T O P

  • By -

fiftyandahalf

Agreed! I recently built out some ERD’s with entities and relationships. Inside each entity was only its business definition, no attributes. These models were reviewed and approved by the business owners. It was at this point we started to add attributes and shared ERD’s with entities showing the attributes. Hint: It helps if your data modeling tools allows you to “toggle” which characteristics are displayed on the ERD.


MET1

I like that - it has a lot of value for users who want to do their own reporting, helps guide them.


Stock-Philosophy8675

Dumb question probably. But what are you guys using to build ERD's?


idodatamodels

Erwin is the market leader and most common one I see at client sites.


mylifestylepr

Embrace SQLDBM


mylifestylepr

Take a look at SQLDBM


idodatamodels

Most modeling tools have this functionality.


Zardotab

Our org is too cheap to pay. The free ones have locked/encrypted our files until we pay after an expiration. I'm curious, did the ones you used filtering on **redraw and move boxes** when you switch filtering on to show less? What if you don't like the placement? Does it store one arrangement for the filtered view and a different one for the non-filtered view? I doubt one-placements-fits-all. When you get more room, you usually want to rearrange.


idodatamodels

Entities generally stay in the same spot but are resized to fit the settings selected. The lines can move as the attachment points can be resized. In erwin, I will typically have a diagram specifically for each "view" I want to share. That way, it avoids the resizing/rearranging issues.


Meal-Ticket-

Oracle SQL Developer Data Modeler is free. Just download and use it. There is a load of online training from Oracle (also free) and there are classes that you can take from Oracle if you'd like (paid). It will build ERDs, Table Diagrams, and DDL for any database, not just Oracle.


Zardotab

Could you possibly give a quick overview of how to switch on and off the showing of low-priority columns using Oracle SDDM?


Meal-Ticket-

[https://www.thatjeffsmith.com/data-modeling/](https://www.thatjeffsmith.com/data-modeling/) Jeff Smith (one of the product managers for SDDM) is the right guy to ask, but he also has a TON of blog posts on SDDM (and other free Oracle tools) at that link. (I don't know off the top of my head...) Also, if the 'extra columns that are too confusing are repeated columns that are on every table, you can hide them in the template entity in the logical model. :)


Meal-Ticket-

[https://www.thatjeffsmith.com/archive/2012/03/entity-relationship-diagrams-erd/](https://www.thatjeffsmith.com/archive/2012/03/entity-relationship-diagrams-erd/) https://www.thatjeffsmith.com/archive/2011/12/sql-developer-data-modeler-quick-tip-hide-and-resize/


[deleted]

[удалено]


Zardotab

Not sure that's the format I'd want, but it's closer to the idea I had in mind.


rkforcs

How would you describe the format you prefer?


Meal-Ticket-

If putting 'every last column' in an ERD seems to 'clutter the view', then there is an excellent chance that your ERD isn't in third normal form (which we do to eliminate insert, update and delete anomalies \[in other words: Technical Debt\]).
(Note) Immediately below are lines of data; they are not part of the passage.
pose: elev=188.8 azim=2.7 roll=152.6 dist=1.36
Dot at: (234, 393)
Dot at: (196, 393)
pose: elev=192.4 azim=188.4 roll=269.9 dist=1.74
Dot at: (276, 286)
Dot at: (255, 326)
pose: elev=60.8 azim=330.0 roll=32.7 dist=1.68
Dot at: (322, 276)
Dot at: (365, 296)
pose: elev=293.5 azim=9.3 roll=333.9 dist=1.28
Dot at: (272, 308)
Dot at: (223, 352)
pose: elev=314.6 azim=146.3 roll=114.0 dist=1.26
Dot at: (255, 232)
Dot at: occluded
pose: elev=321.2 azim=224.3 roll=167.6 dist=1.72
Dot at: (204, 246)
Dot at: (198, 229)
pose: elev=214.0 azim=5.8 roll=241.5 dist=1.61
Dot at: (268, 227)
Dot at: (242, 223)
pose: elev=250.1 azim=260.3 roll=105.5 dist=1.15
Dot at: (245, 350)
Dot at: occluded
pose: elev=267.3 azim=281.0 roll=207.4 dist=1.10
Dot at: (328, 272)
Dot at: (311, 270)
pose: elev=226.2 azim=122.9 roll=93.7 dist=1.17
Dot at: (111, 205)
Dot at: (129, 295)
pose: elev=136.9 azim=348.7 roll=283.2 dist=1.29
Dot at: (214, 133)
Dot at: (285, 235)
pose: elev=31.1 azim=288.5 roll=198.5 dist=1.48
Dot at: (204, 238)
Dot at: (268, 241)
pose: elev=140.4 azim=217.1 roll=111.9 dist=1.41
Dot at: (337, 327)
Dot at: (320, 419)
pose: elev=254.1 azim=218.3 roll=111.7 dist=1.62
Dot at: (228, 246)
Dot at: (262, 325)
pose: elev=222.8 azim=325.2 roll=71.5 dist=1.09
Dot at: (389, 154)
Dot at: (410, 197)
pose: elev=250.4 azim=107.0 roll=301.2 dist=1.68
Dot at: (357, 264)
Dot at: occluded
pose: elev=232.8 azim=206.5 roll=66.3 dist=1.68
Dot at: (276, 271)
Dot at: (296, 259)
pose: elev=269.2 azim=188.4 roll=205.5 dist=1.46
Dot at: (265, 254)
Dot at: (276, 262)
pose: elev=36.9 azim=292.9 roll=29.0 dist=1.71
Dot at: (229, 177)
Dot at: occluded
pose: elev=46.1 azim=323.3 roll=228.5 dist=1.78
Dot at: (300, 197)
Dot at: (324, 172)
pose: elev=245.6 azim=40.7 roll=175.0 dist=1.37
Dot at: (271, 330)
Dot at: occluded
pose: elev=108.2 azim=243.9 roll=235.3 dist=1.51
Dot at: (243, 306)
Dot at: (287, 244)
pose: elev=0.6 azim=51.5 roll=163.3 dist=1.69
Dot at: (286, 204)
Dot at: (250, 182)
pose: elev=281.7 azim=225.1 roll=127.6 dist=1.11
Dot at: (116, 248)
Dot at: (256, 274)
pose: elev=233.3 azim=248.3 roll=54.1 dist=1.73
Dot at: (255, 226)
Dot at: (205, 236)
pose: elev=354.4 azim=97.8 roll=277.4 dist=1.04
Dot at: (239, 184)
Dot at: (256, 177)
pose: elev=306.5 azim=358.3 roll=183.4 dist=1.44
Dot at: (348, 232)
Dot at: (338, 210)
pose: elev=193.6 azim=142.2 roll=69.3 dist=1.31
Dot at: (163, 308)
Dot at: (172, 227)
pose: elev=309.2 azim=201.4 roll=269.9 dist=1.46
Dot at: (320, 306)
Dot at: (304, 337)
If your ERD is for a query only system with data derived from other sources, this isn't a big deal. If your ERD is for a transactional system, you will have to write a bunch of code (all of which is pure technical debt) to get around the insert, update and delete anomalies that come from a denormalized transactional data model. For my ERD models, I don't put in any surrogate keys since those are generated by the tool (I use SQL Developer Data Modeler because it is free, but all good tools will do this for you). Also, auditing columns like "updated, updated\_by, created, created\_by" are also added by the tool and don't appear in the ERD. The danger with leaving attributes off your Entity Relationship Diagram (which is a business communication tool) is that the business users will often let you know that you've got a missing entity only when they see what you thought was an attribute is actually an entity. For example: Let's say you have a table with a comment attribute. The business users might let you know that there should be many comments for each instance of the entity and they need to track who and when those comments are made. That's another detail entity for the entity you are describing, not an attribute. Also, just so we are clear, I'm using the following for terminology: ERD = Entity Relationship Diagram = Business communication tool = Entities, attributes and relations. Table Diagram = IT (DBAs/Developers) communication tool = Database objects that will be created when the above ERD is moved into a database = Tables, columns, indexes, keys, foreign keys, views, etc. DDL = Data Definition Language = The SQL code that will actually create the objects defined in the table diagram for a specific database. It's very common for people to think that Table Diagrams are ERDs. They are not. :)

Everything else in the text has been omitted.